Mitigating Hallucinations in Large Vision-Language Models via DPO: On-Policy Data Hold the Key
Zhihe Yang, Xufang Luo, Dongqi Han, Yunjian Xu, Dongsheng Li
TL;DR
This work identifies a critical limitation of Direct Preference Optimization (DPO) for mitigating hallucinations in Large Vision-Language Models: its reliance on on-policy data, which makes learning from off-policy preferred responses ineffective due to large reverse KL-divergence penalties. To address this, the authors propose On-Policy Alignment (OPA)-DPO, a four-step framework that uses expert revisions to correct hallucinations and then aligns both the original and revised responses on-policy via LoRA-SFT to produce a suitable starting policy for DPO training. The resulting method achieves state-of-the-art hallucination reduction with only 4.8k training samples, outperforming previous approaches trained with significantly more data on benchmarks such as AMBER and Object-Hal, and demonstrating robust gains across 7B and 13B LVLMs.
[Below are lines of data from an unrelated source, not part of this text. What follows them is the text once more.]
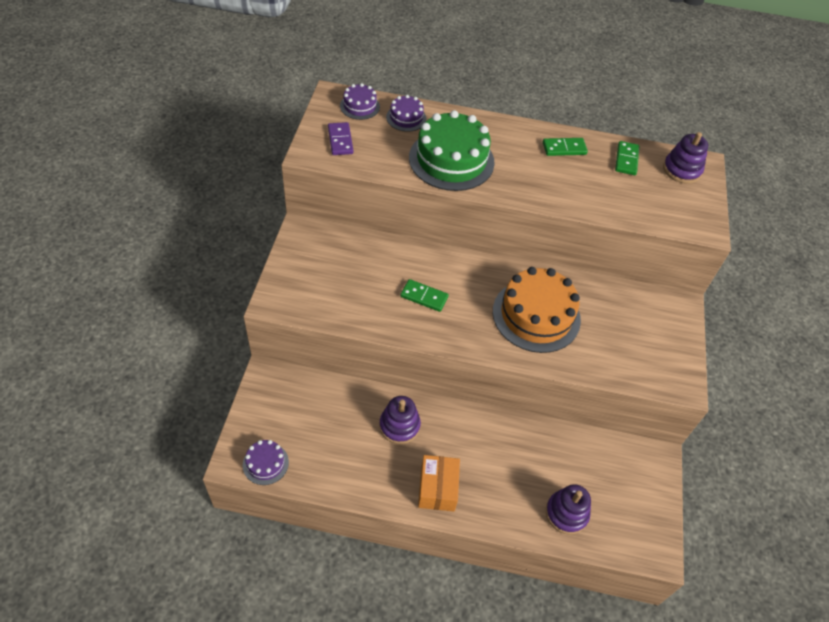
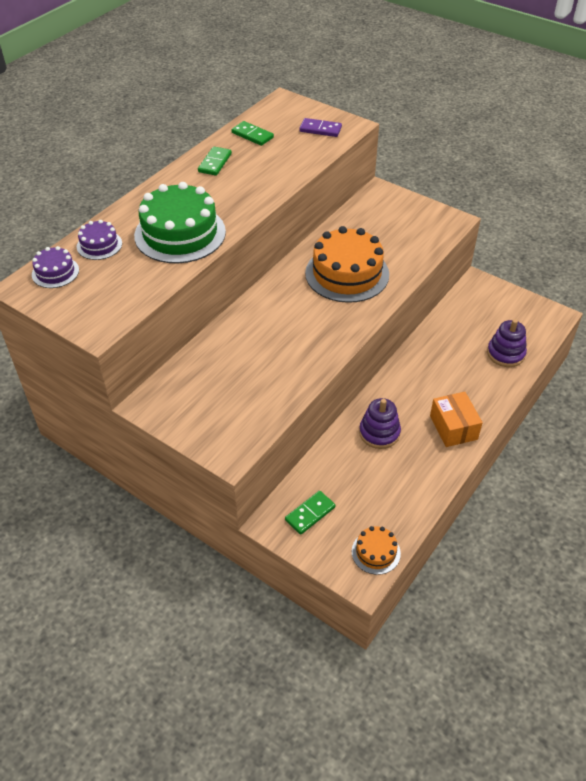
camera: 60 degrees left, 5 degrees down
purple cake [243,440,289,485] -> orange cake [352,526,401,575]
purple domino [328,122,354,155] -> purple domino moved to [299,118,342,137]
green domino [400,279,449,312] -> green domino moved to [285,491,336,535]
orange box [418,455,460,511] -> orange box turned 45 degrees clockwise [430,392,483,447]
purple stacking toy [663,132,708,184] -> none

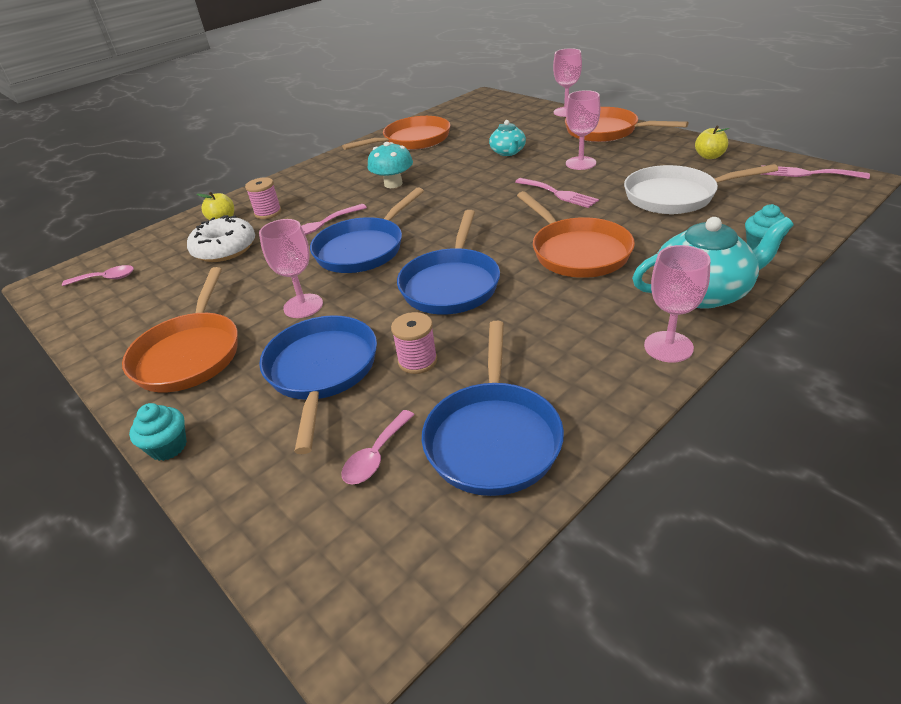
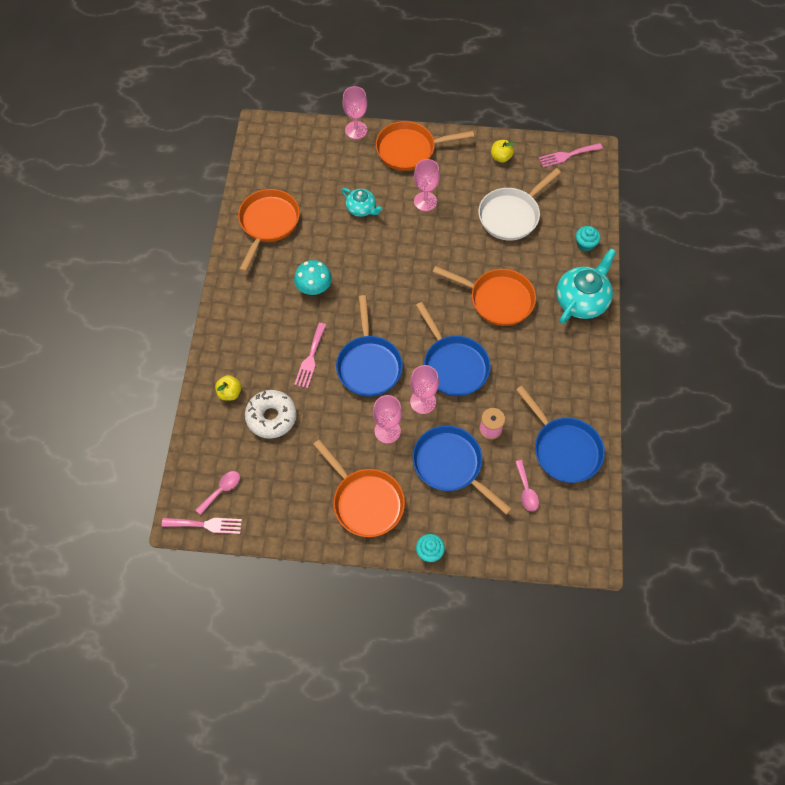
camera: 45 degrees left, 25 degrees up
pink spool [245,177,282,219] -> none
pink fork [515,178,599,208] -> pink fork moved to [161,518,242,534]
pink goblet [644,245,711,362] -> pink goblet moved to [410,365,439,414]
The approach combines three key components—Language Corrections, Image Focus Mechanism, and Anchored Preference—within a unified OPA-DPO loss, and is supported by comprehensive ablations, case studies, and comparisons to RLHF/RLAIF baselines, highlighting practical implications for data-efficient, reliable multimodal instruction-following models.
Abstract
Hallucination remains a major challenge for Large Vision-Language Models (LVLMs). Direct Preference Optimization (DPO) has gained increasing attention as a simple solution to hallucination issues. It directly learns from constructed preference pairs that reflect the severity of hallucinations in responses to the same prompt and image. Nonetheless, different data construction methods in existing works bring notable performance variations. We identify a crucial factor here: outcomes are largely contingent on whether the constructed data aligns on-policy w.r.t the initial (reference) policy of DPO. Theoretical analysis suggests that learning from off-policy data is impeded by the presence of KL-divergence between the updated policy and the reference policy. From the perspective of dataset distribution, we systematically summarize the inherent flaws in existing algorithms that employ DPO to address hallucination issues. To alleviate the problems, we propose On-Policy Alignment (OPA)-DPO framework, which uniquely leverages expert feedback to correct hallucinated responses and aligns both the original and expert-revised responses in an on-policy manner. Notably, with only 4.8k data, OPA-DPO achieves an additional reduction in the hallucination rate of LLaVA-1.5-7B: 13.26% on the AMBER benchmark and 5.39% on the Object-Hal benchmark, compared to the previous SOTA algorithm trained with 16k samples. Our implementation is available at https://github.com/zhyang2226/OPA-DPO.